> _Challenges_
1. Which usernames in the OCR forum thread below appear with a posting date and time? List each one once.
2. Can you carry on the OCR forum thread below, starting right after its last post?

> _Reading passage_
▼▼▼
I’ll fully agree with @gpayne that the kerning, character sets, fonts, spacing ALL play into the OCR accuracy equation. So do creases, wrinkles, dirt and oil smudges, etc. - and submitting via scanning has issues with reflectivity, soft colors and watermarks, etc. So there are so many things that make OCR ‘not perfect’ but we’ve gotten pretty close, like others. But we also have trouble with a few repeat vendor invoices that are just but they will not/can not change.

It has been our experience that somewhere between 5 and 10 docs are what it takes to ‘learn’ a document. Not to be repetitive but I want to reiterate that the learning is based on two things - the key COR Field AND the username. Learning is not global by default - it’s per user. You can copy the learning form one user to a new user, but at that point it’s up to each user to train documents - even if they are the same docs that have been trained by another user.

@Beth - for your problem - I’d say it’s time to remove the training data for that document (or person) and start again. We actually had to do that when we mistakenly ‘trained’ a bunch of stuff incorrectly.

@JerseyEric - We’ve talked before about this and I honestly do not know what to tell you that Gregg hasn’t already. There is an alternate OCR engine call docAlpha that can be used and might still be sold by Epicor, but you’d be on the fringes of support with that. It might do better for your document issues but it’s a bit harder to use/admin. Also, since the exchange between OCR and ECM is really a file drop with a paired XML metadata file, ANY other COR utility could work if the output can be read by ECM. Don’t get stuck in the box and get upset - think outside the box.

Hope that helps, and happy to answer questions as always.

Mark_Wonsil · February 9, 2022, 9:44pm

Me too. (cough)

Form Recognizer invoice model - Azure Applied AI Services

It’s free to test…just sayin’. Seriously though, if Ancora is tough to train, why not give this a look. You can still use your DocStar AP Invoice workflows just as they are.

Psst. First 500 pages are free each month…

I think I’ve become a drug dealer for the cloud…

MikeGross · February 9, 2022, 9:50pm

(Dang - Hit the wrong button again)
Yes @Mark_Wonsil you may have, but in a good way.

Beth · February 9, 2022, 9:57pm

That’s what I was thinking…

gpayne · February 10, 2022, 12:20am

So @MikeGross @Mark_Wonsil In my AP automation I only have one document called summary invoice which processes all of our invoices. classification is disabled. Do have a messed up setup?

Should I have these by vendor?

If I delete the document training would I be back to square one?

I also don’t see anything about a user’s training data.

MikeGross · February 10, 2022, 1:47pm

@gpayne We only have one document/DFD combination for a document type - per company.

Full disclosure - We are multi-company and IDC starts the flow, so we set the company metadata value at the starting point in IDC - so we need one per company.
▲▲▲
> _Data block_
▼▼▼
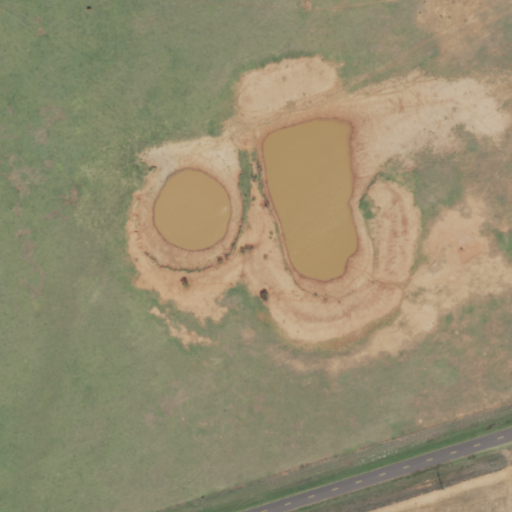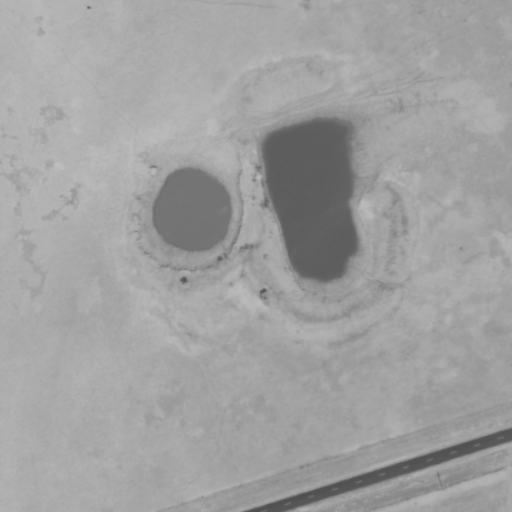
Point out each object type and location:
road: (381, 471)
▲▲▲
> _Written answers_
1. Mark_Wonsil, MikeGross, Beth, gpayne

2.
We also used only one user for ALL of the training to start with and copy that user to any new IDC user to jumpstart the ‘training’ for that user. The user <-> training data link was something I found out when we had the issue. I assume most folks are only needed about 5 documents to train so they really don’t notice the disconnect between users. Or the documents are pre-filtered/grouped so there is not any overlap - so you wouldn’t notice (like in a large operation, certain people would process only ‘these’ vendors).

MikeGross · February 10, 2022, 1:55pm

CORRECTION - user training data

OK - so I went and looked - the table is RegionTemplate, and there is a column for UserID. Currently my table has no UserID’s specified. But that was not the case a year and 1/2 ago. I swear Maybe they changed this in an update/patch - I certainly hope/glad they did.

My previous comments applied in the past but do NOT currently seem to apply - at first glance. I’m looking into it now.

utaylor · February 10, 2022, 2:21pm

Mark, I used their cognitive vision to help identify fields on a pack tag and it was sweet!

There’s no doubt someone could use forms recognizer and dump an XML with all the fields needed to the same location as ancorra is dumping them to (although this is where I had to give up on my project because getting an XML output would require some sort of rest calls to get the field data from the document in XML form).

Would be interesting to see how well the two do comparatively.

I found that training a model in Azure was super intuitive and user friendly.

MikeGross · February 10, 2022, 9:27pm

ok, I just had a brainstorming conversation with a friend and came up with a few ideas. Once I polish these, I’ve send them along to a contact ‘on the inside’ and maybe something comes of it.

We spoke at length about the kerning, spacing, font issue Eric brought to this thread and formulated some ideas about adding controls to the DFD for masking/pattern matching, font choices, and maybe a little tuning variable for the OCR engine itself (spacing/kerning).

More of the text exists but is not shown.